For investors, the bigger question is whether the apparent disconnect between stock market exuberance and underlying cracks in the economy is something to worry about? Let’s go back to the consumer confidence data for a moment. How many times have we seen the stock market at or near record highs while consumer sentiment was this depressed? The answer, at least in modern times, is never. The above chart illustrates the S&P 500 against the consumer confidence index. In 2000 (the “dotcom” peak) stocks were at records, but consumers were euphoric (the confidence index hitting highs of 111.4). In 2007 (pre-Great Financial Crisis), stocks had just hit new record highs, and sentiment was a healthy 90.0 plus.
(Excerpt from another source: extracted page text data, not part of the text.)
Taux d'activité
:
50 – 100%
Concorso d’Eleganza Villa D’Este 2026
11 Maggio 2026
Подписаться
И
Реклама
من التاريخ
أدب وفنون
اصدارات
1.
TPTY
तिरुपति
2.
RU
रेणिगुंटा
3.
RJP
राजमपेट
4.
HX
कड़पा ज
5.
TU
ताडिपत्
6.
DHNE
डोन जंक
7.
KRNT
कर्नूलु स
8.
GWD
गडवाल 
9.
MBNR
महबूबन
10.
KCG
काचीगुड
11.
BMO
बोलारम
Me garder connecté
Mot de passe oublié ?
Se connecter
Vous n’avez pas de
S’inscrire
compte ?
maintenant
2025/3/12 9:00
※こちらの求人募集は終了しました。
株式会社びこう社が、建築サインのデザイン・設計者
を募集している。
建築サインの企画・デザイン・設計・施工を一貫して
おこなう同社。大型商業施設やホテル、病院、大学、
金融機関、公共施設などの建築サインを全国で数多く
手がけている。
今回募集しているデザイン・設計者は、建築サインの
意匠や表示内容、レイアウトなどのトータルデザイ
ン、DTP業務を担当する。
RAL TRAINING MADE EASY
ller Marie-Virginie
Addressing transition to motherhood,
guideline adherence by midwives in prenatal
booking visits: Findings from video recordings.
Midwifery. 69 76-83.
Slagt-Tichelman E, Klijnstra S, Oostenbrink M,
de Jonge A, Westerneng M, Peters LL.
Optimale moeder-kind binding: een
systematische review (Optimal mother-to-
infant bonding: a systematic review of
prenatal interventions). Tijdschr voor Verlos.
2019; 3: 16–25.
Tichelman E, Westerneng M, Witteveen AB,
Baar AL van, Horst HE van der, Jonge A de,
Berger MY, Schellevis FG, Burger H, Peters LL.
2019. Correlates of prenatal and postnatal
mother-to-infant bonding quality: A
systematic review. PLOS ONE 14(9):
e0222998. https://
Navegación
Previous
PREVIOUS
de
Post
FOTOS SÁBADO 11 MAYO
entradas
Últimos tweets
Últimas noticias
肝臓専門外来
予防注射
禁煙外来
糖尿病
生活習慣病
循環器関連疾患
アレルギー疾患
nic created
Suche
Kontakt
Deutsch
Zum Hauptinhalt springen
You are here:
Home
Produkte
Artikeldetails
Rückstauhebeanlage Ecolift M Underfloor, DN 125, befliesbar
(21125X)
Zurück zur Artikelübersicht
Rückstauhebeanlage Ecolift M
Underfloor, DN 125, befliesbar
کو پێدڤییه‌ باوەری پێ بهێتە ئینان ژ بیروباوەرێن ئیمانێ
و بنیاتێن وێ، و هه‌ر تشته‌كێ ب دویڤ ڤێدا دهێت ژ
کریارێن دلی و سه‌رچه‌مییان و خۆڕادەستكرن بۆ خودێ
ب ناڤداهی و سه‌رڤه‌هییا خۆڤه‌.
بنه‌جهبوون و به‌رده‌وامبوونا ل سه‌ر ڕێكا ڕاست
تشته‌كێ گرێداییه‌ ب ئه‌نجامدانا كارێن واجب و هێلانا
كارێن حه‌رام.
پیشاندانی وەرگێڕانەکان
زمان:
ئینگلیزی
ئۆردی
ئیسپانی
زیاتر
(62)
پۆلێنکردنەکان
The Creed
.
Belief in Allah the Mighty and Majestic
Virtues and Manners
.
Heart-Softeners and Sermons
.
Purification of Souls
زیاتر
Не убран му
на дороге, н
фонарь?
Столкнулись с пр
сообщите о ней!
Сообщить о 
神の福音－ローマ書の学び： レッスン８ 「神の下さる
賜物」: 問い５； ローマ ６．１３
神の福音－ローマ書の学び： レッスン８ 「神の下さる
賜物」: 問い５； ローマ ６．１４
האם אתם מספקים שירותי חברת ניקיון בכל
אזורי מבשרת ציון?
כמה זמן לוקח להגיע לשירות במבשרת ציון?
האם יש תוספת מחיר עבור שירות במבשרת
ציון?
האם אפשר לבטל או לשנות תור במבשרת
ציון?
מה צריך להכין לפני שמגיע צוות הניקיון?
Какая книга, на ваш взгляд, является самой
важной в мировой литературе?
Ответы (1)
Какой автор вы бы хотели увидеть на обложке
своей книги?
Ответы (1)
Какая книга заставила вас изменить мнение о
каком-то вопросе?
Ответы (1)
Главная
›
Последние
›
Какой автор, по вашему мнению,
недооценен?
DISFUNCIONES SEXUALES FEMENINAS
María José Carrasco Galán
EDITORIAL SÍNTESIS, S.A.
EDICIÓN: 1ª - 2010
Historically, the stock market and the consumer eventually have to agree. Either the consumer snaps out of their funk and spends enough to justify equity valuations (the soft-landing scenario), or the market wakes up to the reality that the engine of the economy—the consumer—is out of gas. Wall Street economists are pointing to the AI productivity boom as a reason to ignore the gloomy consumer. They argue "this time is different." At Pyle Wealth Advisory, we know that the four most dangerous words in investing are "this time is different." So, while we remain invested, we also are on the lookout for signs the consumer is throwing in the towel.
When I look back, my first memories of Virginia and DC were the summer of 1971. The S&P500 had just rebounded from the sharp loss of 1969-70 and was trading around 100. The next nine years would see a lot of volatility and by the end of 1979 the index closed at 108. Not a great decade indeed. Leroy passed in 1980 and was buried in Arlington. Even though he was an eternal optimist, I don’t think he would have believed that the S&P would break through 1000, let alone 7000. But, if he were here, I think he might say “watch out for breaking stalagmites”.
On behalf of the Pyle Wealth Advisory team, have a wonderful weekend.